Frosty Kenya-Somalia relations leave miraa business in jeopardy
By Phares Mutembei | May 11th 2021
Miraa (Khat) traders have suffered major losses after a speculative attempt to airlift the stimulant to Somalia backfired on Sunday evening.
The traders were optimistic that the resumption of diplomatic relations between Somalia and Kenya would offer them much-needed relief.
Mistakenly believing the strained relations between the two countries were on the mend after Somalia announced diplomatic relations had resumed, farmers were asked to deliver Sh5 million worth of the produce that was rushed to Jomo Kenyatta International Airport where a supposed cargo plane was waiting.
Nyambene Miraa Farmers and Traders Association (Nyamita) chairman Kimathi Munjuri said 20 tonnes of the produce went to waste.
“Though we blame brokers for rushing the cargo to the airport before we were consulted, our farmers and transporters suffered major losses,” Munjuri said.
The association’s coordinator Miriti Ngozi and organising secretary Dan Kiili questioned the essence of restoring diplomatic relations if the two countries are not allowing normal, legal trade to resume.
According to a Kenya Civil Aviation Authority report issued on May 11, all flights between Kenya and Somalia are suspended except Medevac flights and United Nations flights on a humanitarian mission.
It is a situation that has put about five million people along the miraa value chain, including farmers, farmhands, harvesters, packers, transporters and traders on the receiving end.
Munjuri said they had hoped for resumption of trade with Somalia, the biggest miraa market after the UK, which was worth Sh6 billion annually before it banned khat.
“For over a year miraa farmers and traders have suffered massive losses because Somalia has always been the biggest market. At the moment we are getting rains in miraa zones and markets are flooded with the produce. We were hoping matters were shaping up for the better and now this,” he said.
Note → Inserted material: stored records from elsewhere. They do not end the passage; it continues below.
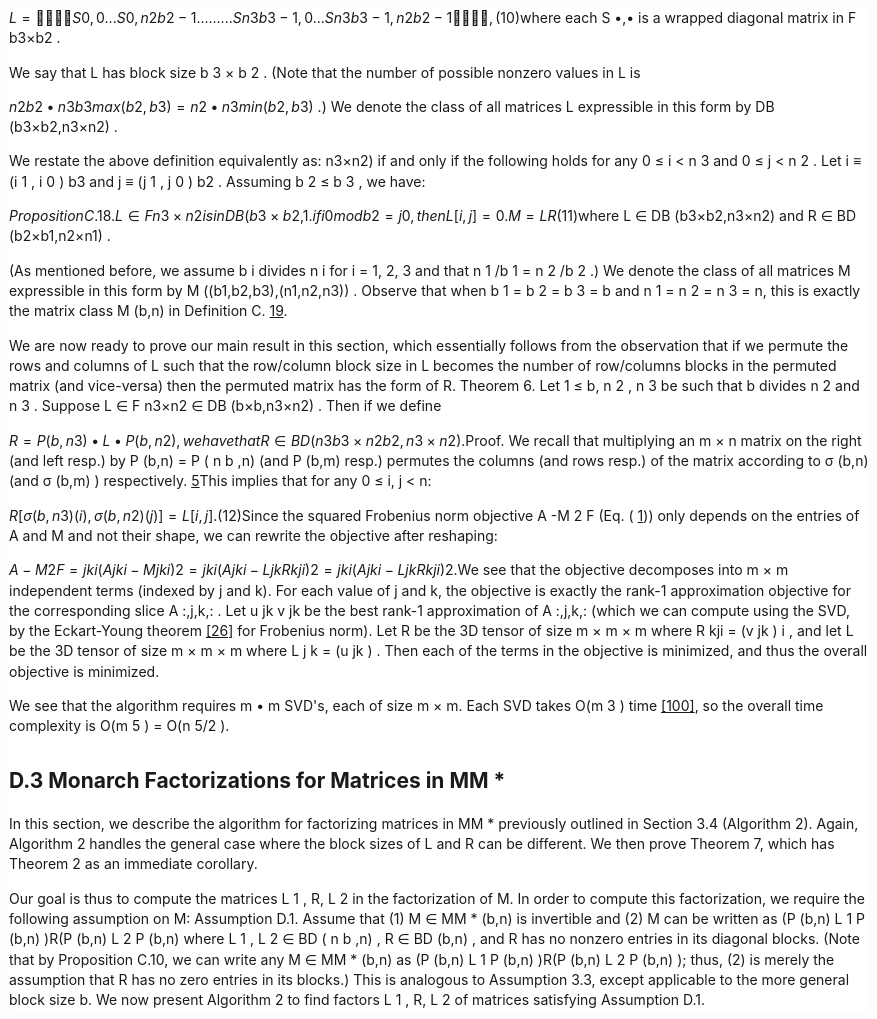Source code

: $L =     S 0,0 . . . S 0, n 2 b 2 -1 . . . . . . . . . S n 3 b 3 -1,0 . . . S n 3 b 3 -1, n 2 b 2 -1     ,(10)$where each S •,• is a wrapped diagonal matrix in F b3×b2 .

We say that L has block size b 3 × b 2 . (Note that the number of possible nonzero values in L is

$n2 b2 • n3 b3 max(b 2 , b 3 ) = n2•n3 min(b2,b3$) .) We denote the class of all matrices L expressible in this form by DB (b3×b2,n3×n2) .

We restate the above definition equivalently as: n3×n2) if and only if the following holds for any 0 ≤ i < n 3 and 0 ≤ j < n 2 . Let i ≡ (i 1 , i 0 ) b3 and j ≡ (j 1 , j 0 ) b2 . Assuming b 2 ≤ b 3 , we have: 

$Proposition C.18. L ∈ F n3×n2 is in DB (b3×b2,$$1. if i 0 mod b 2 = j 0 , then L[i, j] = 0.$$M = LR(11)$where L ∈ DB (b3×b2,n3×n2) and R ∈ BD (b2×b1,n2×n1) .

(As mentioned before, we assume b i divides n i for i = 1, 2, 3 and that n 1 /b 1 = n 2 /b 2 .) We denote the class of all matrices M expressible in this form by M ((b1,b2,b3),(n1,n2,n3)) . Observe that when b 1 = b 2 = b 3 = b and n 1 = n 2 = n 3 = n, this is exactly the matrix class M (b,n) in Definition C. [19](#b18).

We are now ready to prove our main result in this section, which essentially follows from the observation that if we permute the rows and columns of L such that the row/column block size in L becomes the number of row/columns blocks in the permuted matrix (and vice-versa) then the permuted matrix has the form of R. Theorem 6. Let 1 ≤ b, n 2 , n 3 be such that b divides n 2 and n 3 . Suppose L ∈ F n3×n2 ∈ DB (b×b,n3×n2) . Then if we define

$R = P (b,n3) • L • P (b,n2) , we have that R ∈ BD ( n 3 b 3 × n 2 b 2 ,n3×n2) .$Proof. We recall that multiplying an m × n matrix on the right (and left resp.) by P (b,n) = P ( n b ,n) (and P (b,m) resp.) permutes the columns (and rows resp.) of the matrix according to σ (b,n) (and σ (b,m) ) respectively. [5](#foot_5)This implies that for any 0 ≤ i, j < n:

$R [σ (b,n3) (i), σ (b,n2) (j)] = L[i, j].(12)$Since the squared Frobenius norm objective A -M 2 F (Eq. ( [1](#formula_10))) only depends on the entries of A and M and not their shape, we can rewrite the objective after reshaping:

$A -M 2 F = jki (A jki -M jki ) 2 = jki (A jki -L j k R kji ) 2 = jk i (A jki -L j k R kji ) 2 .$We see that the objective decomposes into m × m independent terms (indexed by j and k). For each value of j and k, the objective is exactly the rank-1 approximation objective for the corresponding slice A :,j,k,: . Let u jk v jk be the best rank-1 approximation of A :,j,k,: (which we can compute using the SVD, by the Eckart-Young theorem [[26]](#b25) for Frobenius norm). Let R be the 3D tensor of size m × m × m where R kji = (v jk ) i , and let L be the 3D tensor of size m × m × m where L j k = (u jk ) . Then each of the terms in the objective is minimized, and thus the overall objective is minimized.

We see that the algorithm requires m • m SVD's, each of size m × m. Each SVD takes O(m 3 ) time [[100]](#b99), so the overall time complexity is O(m 5 ) = O(n 5/2 ).

## D.3 Monarch Factorizations for Matrices in MM *

In this section, we describe the algorithm for factorizing matrices in MM * previously outlined in Section 3.4 (Algorithm 2). Again, Algorithm 2 handles the general case where the block sizes of L and R can be different. We then prove Theorem 7, which has Theorem 2 as an immediate corollary.

Our goal is thus to compute the matrices L 1 , R, L 2 in the factorization of M. In order to compute this factorization, we require the following assumption on M: Assumption D.1. Assume that (1) M ∈ MM * (b,n) is invertible and (2) M can be written as (P (b,n) L 1 P (b,n) )R(P (b,n) L 2 P (b,n) where L 1 , L 2 ∈ BD ( n b ,n) , R ∈ BD (b,n) , and R has no nonzero entries in its diagonal blocks. (Note that by Proposition C.10, we can write any M ∈ MM * (b,n) as (P (b,n) L 1 P (b,n) )R(P (b,n) L 2 P (b,n) ); thus, (2) is merely the assumption that R has no zero entries in its blocks.) This is analogous to Assumption 3.3, except applicable to the more general block size b. We now present Algorithm 2 to find factors L 1 , R, L 2 of matrices satisfying Assumption D.1.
Mr Kiili from Igembe Central, which together with Igembe North are the two biggest miraa zones, said the miraa-dependent community was weighed down by continued ban of the crop.
“We are requesting the national government to intervene as a matter of urgency because households are suffering. The community is financially devastated from the ban of the crop in Somalia and reduced trade because of prevailing circumstances,” he said.
Kiili said with 95 per cent of Igembe people sustained by income from the crop, their purchasing power had been hard hit and the government needed to prioritise the search for more markets.
“The entire Meru County is affected when the miraa industry is on its knees. We use income from miraa to buy food from Tharaka and other parts,” he said.
Ngozi asked the Agriculture, Foreign Affairs and Trade ministries to move with speed and ensure farmers have more markets for the popular stimulant.
“We expected our miraa to be allowed into Somalia, but shock on us. We have suffered for a long time and it is important that the relevant agencies work to unlock the stalemate,” he said.
The leaders said Djibouti, Mozambique and the Democratic Republic of Congo were potential markets for miraa that needed to be explored.
“As we urge the government to work to re-open the lost markets, we also want new ones. But the government should involve miraa farmers and those with knowledge about it, not strangers to the crop,” Munjuri said.